__Short task__. Copy out every line of the material below without any alteration.

— Begin Supplied data —

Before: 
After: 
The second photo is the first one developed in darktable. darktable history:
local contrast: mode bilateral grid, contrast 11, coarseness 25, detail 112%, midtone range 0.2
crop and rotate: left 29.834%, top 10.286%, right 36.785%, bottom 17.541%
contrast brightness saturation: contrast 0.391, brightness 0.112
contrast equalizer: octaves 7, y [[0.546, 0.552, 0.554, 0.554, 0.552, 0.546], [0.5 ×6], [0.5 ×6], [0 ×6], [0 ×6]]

— End Supplied data —

__Task output__.
Before: 
After: 
The second photo is the first one developed in darktable. darktable history:
local contrast: mode bilateral grid, contrast 11, coarseness 25, detail 112%, midtone range 0.2
crop and rotate: left 29.834%, top 10.286%, right 36.785%, bottom 17.541%
contrast brightness saturation: contrast 0.391, brightness 0.112
contrast equalizer: octaves 7, y [[0.546, 0.552, 0.554, 0.554, 0.552, 0.546], [0.5 ×6], [0.5 ×6], [0 ×6], [0 ×6]]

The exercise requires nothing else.